Cuanto comer?  Dos tazas medidoras al día. Esta cantidad es suficiente para bloquear las sustancias cancerígenas. ¡No abuse pues el exceso puede causar muchos gases! 

Tomate: Rico en licopeno, sustancia que le da su coloración roja. El licopeno reduce el riesgo de tumores, especialmente los de próstata, páncreas y pulmón. Recientemente se comprobó que el tomate también proteje el corazón porque reduce los niveles del colesterol malo y es ideal para el que tiene presión alta. Quien no come tomate, corre 5 veces más el riesgo de tener cáncer de páncreas y se calcula que el licopeno consigue reducir hasta el 50% de tumores en la próstata. ¡Puede abusar de este fruto!

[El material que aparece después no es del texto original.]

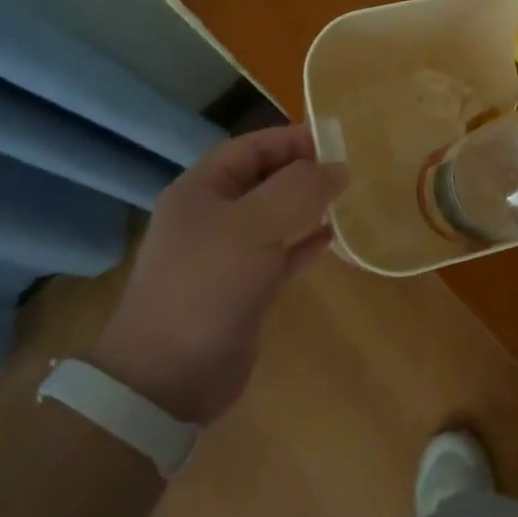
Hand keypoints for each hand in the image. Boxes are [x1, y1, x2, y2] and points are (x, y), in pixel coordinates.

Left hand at [87, 125, 347, 423]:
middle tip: (349, 170)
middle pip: (264, 179)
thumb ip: (300, 188)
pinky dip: (304, 243)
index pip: (252, 147)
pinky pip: (280, 253)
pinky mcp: (242, 288)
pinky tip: (333, 239)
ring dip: (308, 206)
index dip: (292, 139)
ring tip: (347, 199)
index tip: (337, 142)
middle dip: (304, 171)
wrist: (168, 377)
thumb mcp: (255, 225)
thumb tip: (339, 167)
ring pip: (274, 216)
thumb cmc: (208, 285)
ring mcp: (225, 254)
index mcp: (201, 190)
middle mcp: (211, 216)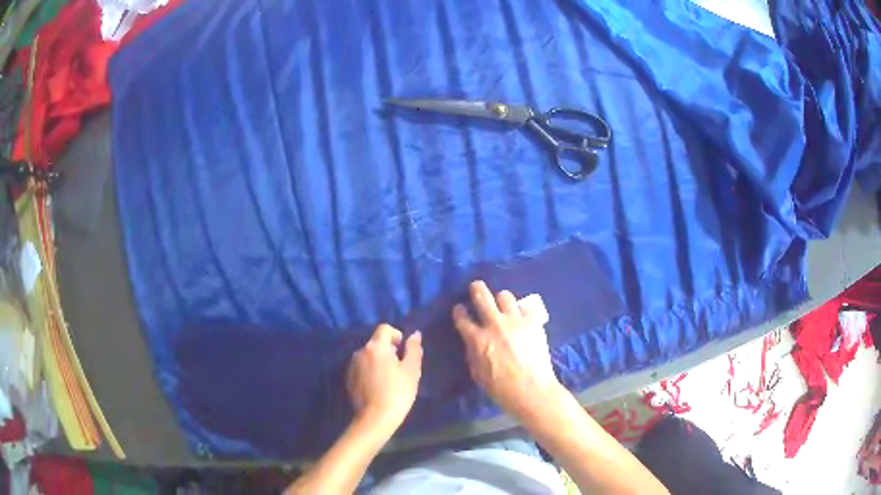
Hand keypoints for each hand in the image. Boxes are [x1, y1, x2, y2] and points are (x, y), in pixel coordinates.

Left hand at [346, 324, 422, 432]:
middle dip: (387, 350)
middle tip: (399, 368)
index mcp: (376, 346)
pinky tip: (377, 387)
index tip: (403, 350)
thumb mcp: (411, 370)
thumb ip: (413, 349)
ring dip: (377, 361)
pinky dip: (369, 372)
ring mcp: (352, 365)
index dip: (396, 335)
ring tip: (388, 379)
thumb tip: (414, 334)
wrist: (376, 418)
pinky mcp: (348, 379)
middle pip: (376, 343)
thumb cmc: (397, 392)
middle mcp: (360, 351)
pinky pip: (361, 368)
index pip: (385, 328)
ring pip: (368, 356)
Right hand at [453, 281, 561, 417]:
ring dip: (501, 300)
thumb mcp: (477, 374)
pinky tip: (522, 319)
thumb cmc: (501, 389)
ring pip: (505, 295)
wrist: (532, 390)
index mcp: (478, 340)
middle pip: (482, 295)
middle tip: (476, 288)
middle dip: (476, 289)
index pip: (462, 317)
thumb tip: (472, 342)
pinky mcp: (533, 322)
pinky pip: (525, 307)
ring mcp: (516, 321)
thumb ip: (473, 353)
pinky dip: (522, 312)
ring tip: (503, 307)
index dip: (459, 311)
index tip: (459, 309)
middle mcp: (495, 325)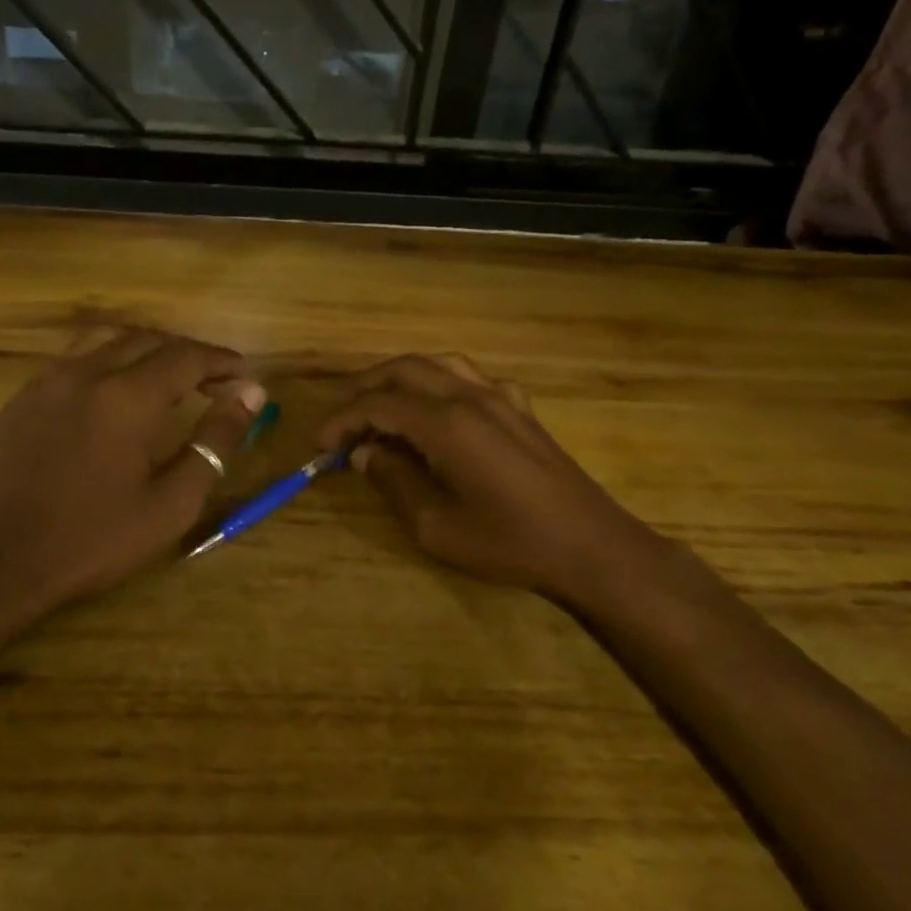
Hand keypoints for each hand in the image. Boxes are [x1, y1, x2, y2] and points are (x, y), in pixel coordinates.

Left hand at [0, 328, 264, 619]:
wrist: (3, 564)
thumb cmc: (97, 539)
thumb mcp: (173, 502)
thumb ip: (215, 442)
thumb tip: (251, 394)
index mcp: (127, 398)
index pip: (186, 357)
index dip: (221, 361)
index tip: (244, 374)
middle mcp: (86, 373)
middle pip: (147, 339)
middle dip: (187, 354)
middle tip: (213, 381)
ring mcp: (47, 381)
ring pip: (106, 339)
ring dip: (145, 348)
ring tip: (167, 376)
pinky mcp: (22, 398)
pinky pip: (73, 359)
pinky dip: (107, 360)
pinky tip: (114, 393)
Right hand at [320, 354, 632, 597]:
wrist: (589, 546)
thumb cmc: (508, 543)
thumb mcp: (436, 526)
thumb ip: (395, 482)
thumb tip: (366, 454)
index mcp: (447, 424)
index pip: (378, 405)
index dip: (342, 420)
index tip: (321, 445)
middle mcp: (471, 397)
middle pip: (405, 370)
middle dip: (365, 388)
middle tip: (341, 419)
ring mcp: (501, 398)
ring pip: (439, 364)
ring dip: (401, 377)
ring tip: (380, 404)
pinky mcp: (521, 409)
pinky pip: (472, 378)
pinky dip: (442, 383)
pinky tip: (439, 409)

Soya: La isoflavonas de la soya (gnisteina y daidezeina) y fitoestrógenos parecen detener los efectos cancerígenos de los estrógenos presentes en nuestro organismo. Otros estudios han revelado que las mujeres que consumen soya por lo menos 2 veces por semana, presentan un 40% de riesgo menor de padecer cáncer de mama en comparación a las que no consumen soya. Además estas isflavonas reducen el cáncer de mama, pulmón, colon, recto, estómago y próstata, mientras reducen simultaneamente el colesterol. La soya también bloquea la formación de otra clase de cancerígenos, las nitrosaminas producidas por la reacción entre algunos colorantes y preservantes.

Té Verde: Previene y combate el cáncer, disminuye el colestrol, mejora el funcionamiento del hígado, retarda el envejecimiento y es rico en antioxidantes. La responsable es una sustancia conocida EGCG que impide la formación de tumores inhibiendo una enzima escencial para el crecimiento de las células cancerosas, la quinol-oxidasa. ¿Cuanto tomar? De 3-4 tazas/día. Prepararlo en infusión durante 4 a 8 minutos para que todos sus principos activos pasen para el agua.

Recuerde, mantener su peso próximo al ideal. Evite la obesidad, ya que esta promueve el desarrollo de tumores en el organismo. Las células, incluyendo las cancerígenas crecen más facilmente cuando la cantidad de calorías en el organismo es abundante.

Incuya 5 porciones de frutas y verduras al día de todos los colores. ¡Buen provecho y a comer saludablemente!